Do hot flashes have a silver lining? Turns out they may correlate with lower odds of developing breast cancer, according to a controversial report in the February issue of Cancer Epidemiology, Biomarkers and Prevention.
The study found that women with a history of menopausal symptoms – including hot flashes, insomnia and mood swings—have a 50 percent lower risk of developing the two most common types of postmenopausal breast cancer. In addition, the more severe the hot flashes, the less likely it was that the women in the study went on to develop breast cancer. Women with the most extreme flashes—which woke them up at night—had a 70 to 80 percent lower risk of breast cancer, says senior author Christopher I. Li, MD, PhD, a breast cancer epidemiologist at the Fred Hutchinson Cancer Research Center in Seattle.
What’s the hypothesized link between breast cancer and hot flashes? Hormones. For the last two decades, researchers have surmised that higher levels of estrogen increase your risk of breast cancer. During perimenopause and menopause, your estrogen levels fluctuate, moving in a downward direction until they settle at a much lower point than when you were, say, age 30. The assumption in the Seattle study is that hot flashes and similar symptoms indicate lower levels of estrogen, and hence a reduced risk of breast cancer.
However, not everyone agrees with that assumption. “There is no data to show that lower estrogen levels correlate with the severity of hot flashes,” says Mary Jane Minkin, MD, clinical professor of obstetrics, gynecology and reproductive sciences at Yale University. “Twenty percent of women have zero hot flashes and their estrogen levels are very low—just as low as their sister who has miserable hot flashes.” Notes Steven R. Goldstein, MD, professor of obstetrics and gynecology at New York University’s Langone Medical Center, “For younger [perimenopausal] women, the culprit in symptoms might not be just the absolute value of estrogen but the change in their estrogen levels.”
Goldstein, who is the president of the North American Menopause Society (NAMS), also takes issue with the methodology of the Seattle study. The researchers interviewed 1,437 postmenopausal women (988 diagnosed with breast cancer and 449 who had no history of the disease) and asked them to recollect years later the severity of their hot flashes, the duration of the episodes, the type of symptoms experienced, and similar details. Since the study was retrospective—women had to recall their symptoms during one 90-minute interview—rather than prospective—in which researchers would have followed what happened to the subjects over several years, “you have to take it all with a grain of salt,” Goldstein says.
Still, Margery Gass, MD, the executive director of NAMS and a consultant to the Cleveland Clinic, calls the study’s findings “thought-provoking.” She adds: “Can hot flashes be a marker for other health issues? These findings should prompt other researchers to look at their results to see if they can confirm or refute these findings.”

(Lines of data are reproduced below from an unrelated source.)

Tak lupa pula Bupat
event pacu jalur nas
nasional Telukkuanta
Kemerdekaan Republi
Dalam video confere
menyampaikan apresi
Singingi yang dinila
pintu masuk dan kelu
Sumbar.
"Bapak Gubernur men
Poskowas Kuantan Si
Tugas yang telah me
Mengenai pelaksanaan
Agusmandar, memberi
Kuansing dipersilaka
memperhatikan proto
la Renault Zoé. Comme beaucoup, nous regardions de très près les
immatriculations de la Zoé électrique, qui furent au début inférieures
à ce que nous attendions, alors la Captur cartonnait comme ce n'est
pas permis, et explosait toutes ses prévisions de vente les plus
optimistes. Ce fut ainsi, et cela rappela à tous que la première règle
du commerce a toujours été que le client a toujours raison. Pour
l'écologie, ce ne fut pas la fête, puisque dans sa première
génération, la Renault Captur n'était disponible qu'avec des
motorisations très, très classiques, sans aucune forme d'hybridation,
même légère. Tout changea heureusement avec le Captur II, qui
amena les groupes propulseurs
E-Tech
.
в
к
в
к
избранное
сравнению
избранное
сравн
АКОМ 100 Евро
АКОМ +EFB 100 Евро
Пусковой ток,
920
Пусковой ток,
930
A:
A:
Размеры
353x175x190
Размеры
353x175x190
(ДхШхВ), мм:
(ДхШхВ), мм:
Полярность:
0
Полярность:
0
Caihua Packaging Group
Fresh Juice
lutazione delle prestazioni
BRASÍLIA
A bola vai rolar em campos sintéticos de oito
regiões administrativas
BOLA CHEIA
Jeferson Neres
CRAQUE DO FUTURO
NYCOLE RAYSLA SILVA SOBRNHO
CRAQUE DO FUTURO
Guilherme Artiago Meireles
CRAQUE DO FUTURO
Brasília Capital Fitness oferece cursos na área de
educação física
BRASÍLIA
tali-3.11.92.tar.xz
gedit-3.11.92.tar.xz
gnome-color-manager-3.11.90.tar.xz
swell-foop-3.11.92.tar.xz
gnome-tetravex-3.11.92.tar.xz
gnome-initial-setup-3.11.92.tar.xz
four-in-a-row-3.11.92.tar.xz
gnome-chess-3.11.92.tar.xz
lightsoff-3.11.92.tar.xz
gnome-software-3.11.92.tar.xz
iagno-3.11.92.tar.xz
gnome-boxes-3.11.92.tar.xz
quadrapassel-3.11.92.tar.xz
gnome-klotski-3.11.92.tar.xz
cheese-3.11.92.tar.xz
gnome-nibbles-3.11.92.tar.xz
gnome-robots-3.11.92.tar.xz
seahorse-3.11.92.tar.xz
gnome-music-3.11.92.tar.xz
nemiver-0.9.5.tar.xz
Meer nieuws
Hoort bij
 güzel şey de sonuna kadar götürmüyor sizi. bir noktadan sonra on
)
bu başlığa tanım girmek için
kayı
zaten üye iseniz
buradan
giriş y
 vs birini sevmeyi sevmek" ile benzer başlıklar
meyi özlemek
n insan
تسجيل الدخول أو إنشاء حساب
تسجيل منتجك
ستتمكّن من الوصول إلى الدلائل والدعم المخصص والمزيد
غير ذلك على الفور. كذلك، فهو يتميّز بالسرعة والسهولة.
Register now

Experts agree, however, that this study will not change how doctors and women handle the detection of breast cancer. “There isn’t really anything women can do other than continue to get regular breast cancer screenings regardless of whether they have menopausal symptoms,” Li says.
Here’s the schedule: The American Society of Obstetricians and Gynecologists recommends that women between the ages of 40 and 50 get screened every one to two years; women 50 years and older should undergo mammograms annually.